Thursday, December 8, 2011

I Feel Pretty!


I could sing the song from “Anger Management”.

Readers, you have shown real patience, commitment and conviction to stick to my call for the “Top” and with the short play. But we are not done yet. We will declare victory only when we have pocketed the gain and not before that.  So for now, let’s keep control over our emotions and get the job done. I sent out Twitter before the market opened today, urging patience.

Jon Nadler of Kitco is one of my favourite writers. Let me quote from him today;

“…prices went into somewhat of a freefall following less than encouraging words from Mr. Draghi at his news conference. In effect, the markets threw a mini-tantrum when they learned that the ECB declined to signal that it might ratchet its debt purchases higher in order to put the crisis fires out in Europe. The Dow fell 70 points in early dealings this morning after Mr. Draghi declared that his institution’s hands are ‘tied’ and that the decisions that matter are really up to politicians now. The new EU fiscal compact cannot come soon enough. The question is: will it stick? Investors are voting with their feet, this morning at least.

Meanwhile, President “Sarko” warned that the failure of the euro is a ‘luxury we cannot afford’ and his minister for European affairs warned that the “euro could explode” and that Europe could “unravel.” Explode, implode, the net result is the same: when in serious doubt, flee to the greenback (it surged nearly 0.50% to 78.81 on the index). Gold lease rates fell to a record -0.57% (yes, that’s a minus) as stories that European banks are on the hunt for dollars and will do anything to track’em down circulated among professional traders. If verified, such a development can at least in part explain why gold is acting in the manner it is acting”

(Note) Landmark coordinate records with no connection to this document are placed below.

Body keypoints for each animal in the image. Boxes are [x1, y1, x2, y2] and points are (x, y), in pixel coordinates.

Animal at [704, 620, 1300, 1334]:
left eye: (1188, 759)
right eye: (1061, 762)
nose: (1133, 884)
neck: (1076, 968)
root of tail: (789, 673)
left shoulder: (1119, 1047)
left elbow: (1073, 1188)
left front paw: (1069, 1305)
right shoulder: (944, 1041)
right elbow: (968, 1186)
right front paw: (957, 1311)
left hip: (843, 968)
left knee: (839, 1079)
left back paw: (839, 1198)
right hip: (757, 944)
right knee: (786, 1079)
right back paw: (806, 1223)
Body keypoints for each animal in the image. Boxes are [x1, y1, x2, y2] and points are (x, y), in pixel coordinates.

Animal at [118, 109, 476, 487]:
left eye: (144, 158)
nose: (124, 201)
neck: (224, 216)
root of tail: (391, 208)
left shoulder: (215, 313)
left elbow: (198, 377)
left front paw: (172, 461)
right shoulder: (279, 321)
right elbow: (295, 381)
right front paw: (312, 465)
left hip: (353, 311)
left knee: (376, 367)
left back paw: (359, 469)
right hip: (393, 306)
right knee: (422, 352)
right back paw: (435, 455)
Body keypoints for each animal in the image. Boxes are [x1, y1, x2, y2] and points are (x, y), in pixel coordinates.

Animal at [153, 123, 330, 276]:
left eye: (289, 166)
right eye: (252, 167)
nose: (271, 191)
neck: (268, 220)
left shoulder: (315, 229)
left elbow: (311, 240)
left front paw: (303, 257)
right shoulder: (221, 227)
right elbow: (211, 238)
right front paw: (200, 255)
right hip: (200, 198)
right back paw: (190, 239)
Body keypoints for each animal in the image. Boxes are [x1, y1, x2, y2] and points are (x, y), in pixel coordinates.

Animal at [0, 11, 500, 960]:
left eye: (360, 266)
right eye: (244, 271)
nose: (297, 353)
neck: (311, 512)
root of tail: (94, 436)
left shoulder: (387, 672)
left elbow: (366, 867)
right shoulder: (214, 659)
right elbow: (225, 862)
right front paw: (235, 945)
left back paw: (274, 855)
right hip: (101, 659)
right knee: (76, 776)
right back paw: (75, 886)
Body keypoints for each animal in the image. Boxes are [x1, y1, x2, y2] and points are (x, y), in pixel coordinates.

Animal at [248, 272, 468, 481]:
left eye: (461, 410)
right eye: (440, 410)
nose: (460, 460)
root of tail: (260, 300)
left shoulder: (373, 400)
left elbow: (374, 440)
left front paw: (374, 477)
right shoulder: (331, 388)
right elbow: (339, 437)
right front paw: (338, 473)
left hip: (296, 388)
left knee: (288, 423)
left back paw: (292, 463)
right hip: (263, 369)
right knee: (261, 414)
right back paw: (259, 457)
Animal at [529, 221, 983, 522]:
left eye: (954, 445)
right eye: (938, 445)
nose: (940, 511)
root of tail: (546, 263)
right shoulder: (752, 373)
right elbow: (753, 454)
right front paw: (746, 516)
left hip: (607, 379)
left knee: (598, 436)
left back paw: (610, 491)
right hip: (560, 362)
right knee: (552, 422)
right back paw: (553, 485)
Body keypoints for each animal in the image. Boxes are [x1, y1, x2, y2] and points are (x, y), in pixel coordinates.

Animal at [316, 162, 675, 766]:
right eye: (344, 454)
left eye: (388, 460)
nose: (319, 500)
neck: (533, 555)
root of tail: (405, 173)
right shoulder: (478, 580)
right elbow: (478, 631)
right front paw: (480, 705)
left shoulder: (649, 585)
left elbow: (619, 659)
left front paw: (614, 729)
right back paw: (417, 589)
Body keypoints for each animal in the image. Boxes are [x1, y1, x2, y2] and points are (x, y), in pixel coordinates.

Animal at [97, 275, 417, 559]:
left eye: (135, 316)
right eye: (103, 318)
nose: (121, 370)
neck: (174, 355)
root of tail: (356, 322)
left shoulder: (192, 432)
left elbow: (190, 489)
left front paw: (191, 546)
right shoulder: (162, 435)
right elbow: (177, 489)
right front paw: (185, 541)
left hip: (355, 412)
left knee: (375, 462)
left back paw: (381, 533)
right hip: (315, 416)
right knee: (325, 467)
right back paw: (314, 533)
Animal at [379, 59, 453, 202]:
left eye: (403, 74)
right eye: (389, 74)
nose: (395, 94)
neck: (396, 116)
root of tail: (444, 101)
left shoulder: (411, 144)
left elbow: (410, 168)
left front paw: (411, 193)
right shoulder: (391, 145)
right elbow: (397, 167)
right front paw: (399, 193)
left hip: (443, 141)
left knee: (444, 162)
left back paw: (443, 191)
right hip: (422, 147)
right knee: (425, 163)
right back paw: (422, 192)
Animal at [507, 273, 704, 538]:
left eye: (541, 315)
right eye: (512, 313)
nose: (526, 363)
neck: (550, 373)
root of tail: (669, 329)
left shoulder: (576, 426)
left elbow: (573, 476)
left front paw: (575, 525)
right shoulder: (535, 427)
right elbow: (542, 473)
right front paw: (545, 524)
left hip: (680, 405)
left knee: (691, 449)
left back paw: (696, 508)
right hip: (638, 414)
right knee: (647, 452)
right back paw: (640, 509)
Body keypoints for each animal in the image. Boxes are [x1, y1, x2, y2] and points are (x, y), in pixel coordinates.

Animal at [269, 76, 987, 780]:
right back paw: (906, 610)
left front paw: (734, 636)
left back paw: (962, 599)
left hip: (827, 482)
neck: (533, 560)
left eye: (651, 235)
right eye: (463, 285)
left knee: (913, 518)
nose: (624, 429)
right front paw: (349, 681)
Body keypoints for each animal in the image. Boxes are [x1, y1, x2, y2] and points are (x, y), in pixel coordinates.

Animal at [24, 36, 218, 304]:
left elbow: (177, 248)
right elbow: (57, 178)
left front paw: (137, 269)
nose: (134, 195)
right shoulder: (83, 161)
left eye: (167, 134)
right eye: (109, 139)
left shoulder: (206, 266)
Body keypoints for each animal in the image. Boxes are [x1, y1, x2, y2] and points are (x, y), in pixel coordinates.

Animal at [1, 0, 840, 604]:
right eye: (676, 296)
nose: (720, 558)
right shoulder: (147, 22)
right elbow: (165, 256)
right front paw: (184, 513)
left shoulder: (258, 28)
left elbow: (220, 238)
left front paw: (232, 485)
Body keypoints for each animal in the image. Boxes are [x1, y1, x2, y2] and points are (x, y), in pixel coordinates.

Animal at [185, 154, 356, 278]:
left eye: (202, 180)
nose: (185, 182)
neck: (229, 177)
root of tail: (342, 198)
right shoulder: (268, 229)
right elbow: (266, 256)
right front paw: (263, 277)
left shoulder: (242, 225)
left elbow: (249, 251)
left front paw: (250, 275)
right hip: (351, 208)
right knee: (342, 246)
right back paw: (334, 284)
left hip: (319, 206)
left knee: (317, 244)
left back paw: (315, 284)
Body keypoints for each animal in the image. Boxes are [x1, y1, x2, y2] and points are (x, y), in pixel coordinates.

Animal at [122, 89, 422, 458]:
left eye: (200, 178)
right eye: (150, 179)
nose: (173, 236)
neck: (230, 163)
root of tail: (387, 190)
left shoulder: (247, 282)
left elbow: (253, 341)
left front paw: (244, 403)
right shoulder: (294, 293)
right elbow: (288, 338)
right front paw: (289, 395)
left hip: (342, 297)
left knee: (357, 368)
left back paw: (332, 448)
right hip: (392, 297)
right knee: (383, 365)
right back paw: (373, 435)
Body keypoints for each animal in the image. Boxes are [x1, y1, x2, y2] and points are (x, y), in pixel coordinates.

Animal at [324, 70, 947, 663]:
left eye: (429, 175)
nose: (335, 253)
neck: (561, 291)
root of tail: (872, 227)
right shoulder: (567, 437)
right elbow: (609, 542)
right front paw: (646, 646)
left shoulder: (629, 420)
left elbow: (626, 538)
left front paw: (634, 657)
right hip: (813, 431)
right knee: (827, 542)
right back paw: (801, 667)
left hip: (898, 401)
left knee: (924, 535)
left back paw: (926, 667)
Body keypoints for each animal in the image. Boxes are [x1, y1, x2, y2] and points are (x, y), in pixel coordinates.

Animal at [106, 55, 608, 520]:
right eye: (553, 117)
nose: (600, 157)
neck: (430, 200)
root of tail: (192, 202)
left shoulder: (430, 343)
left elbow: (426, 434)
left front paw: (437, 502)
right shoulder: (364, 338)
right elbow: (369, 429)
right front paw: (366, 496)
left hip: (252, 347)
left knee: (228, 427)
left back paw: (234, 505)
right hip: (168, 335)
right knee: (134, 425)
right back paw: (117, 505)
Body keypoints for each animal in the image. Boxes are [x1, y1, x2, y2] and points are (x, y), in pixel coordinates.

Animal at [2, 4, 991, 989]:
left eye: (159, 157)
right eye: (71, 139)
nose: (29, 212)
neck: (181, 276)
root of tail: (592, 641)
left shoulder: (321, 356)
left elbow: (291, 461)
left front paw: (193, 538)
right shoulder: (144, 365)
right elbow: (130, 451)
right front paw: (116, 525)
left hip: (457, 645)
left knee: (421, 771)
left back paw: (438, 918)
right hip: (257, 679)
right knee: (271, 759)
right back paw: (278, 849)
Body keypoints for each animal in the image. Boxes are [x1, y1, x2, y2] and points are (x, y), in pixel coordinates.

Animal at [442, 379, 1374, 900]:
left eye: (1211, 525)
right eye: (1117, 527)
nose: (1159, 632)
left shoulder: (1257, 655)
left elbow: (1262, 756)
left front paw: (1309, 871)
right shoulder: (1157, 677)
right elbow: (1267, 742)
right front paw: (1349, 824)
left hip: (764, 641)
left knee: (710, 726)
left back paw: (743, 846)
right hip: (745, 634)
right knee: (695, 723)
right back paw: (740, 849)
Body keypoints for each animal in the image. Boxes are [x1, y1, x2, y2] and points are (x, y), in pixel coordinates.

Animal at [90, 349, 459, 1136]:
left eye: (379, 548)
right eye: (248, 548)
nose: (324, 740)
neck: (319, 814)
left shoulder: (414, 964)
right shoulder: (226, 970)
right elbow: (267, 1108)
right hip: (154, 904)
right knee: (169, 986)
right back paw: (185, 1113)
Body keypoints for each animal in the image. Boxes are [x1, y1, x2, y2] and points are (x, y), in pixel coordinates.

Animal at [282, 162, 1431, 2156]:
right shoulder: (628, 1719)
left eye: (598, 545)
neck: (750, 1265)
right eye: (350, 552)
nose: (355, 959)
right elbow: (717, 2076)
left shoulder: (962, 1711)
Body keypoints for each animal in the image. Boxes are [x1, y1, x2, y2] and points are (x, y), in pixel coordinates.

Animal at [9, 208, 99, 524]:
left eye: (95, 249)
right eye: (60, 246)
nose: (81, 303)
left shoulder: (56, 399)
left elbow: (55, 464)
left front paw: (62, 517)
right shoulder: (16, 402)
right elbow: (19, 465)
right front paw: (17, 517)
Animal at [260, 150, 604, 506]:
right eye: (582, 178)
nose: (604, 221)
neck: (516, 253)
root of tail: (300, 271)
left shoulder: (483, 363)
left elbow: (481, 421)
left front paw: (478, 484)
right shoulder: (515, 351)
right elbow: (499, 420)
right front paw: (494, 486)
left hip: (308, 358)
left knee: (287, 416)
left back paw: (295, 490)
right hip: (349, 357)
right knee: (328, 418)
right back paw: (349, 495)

But the question is does the tail wags the dog?  I have called for short term top a week in advance. I did not imagine it or dream it. The signals are coming from the markets. So the notion that news moves the price is erroneous. It is the price movement which creates the news. The 24 hours news channels and the talking heads in various propaganda machines have to fill in the time and bid the agenda of their masters. We should learn to ignore the noise. Difficult task indeed!

Coming back to markets today was a major distribution day. So do not expect a big down day tomorrow. Most likely it will be a range bound day or small green. If indeed it is red, then consider it a gift from Santa. But I doubt it.

How far the market can go down? From the low of November 25, to the high of December 6, SPX has gone up by 105 points. By the rule of Fibonacci retracement, it can easily go down to 1200 but there again, I would be happy to get out much before that. We should keep some 5-10% for the next guy.


Another reason I think we would see more down side is coming from AUD. In the morning, I sent out many charts of AUD explaining my thinking why markets should come down. I once again present you a comparison of Euro vs AUD on a daily chart.


As you can see, for better part of 2011, both these currencies have moved together. The divergence has come only recently and would correct itself.  So either Euro goes up to the level of 1.38 in few days, or AUD comes down below par. Even if they meet halfway, AUD still has to come down substantially. With that, it will bring the general market down.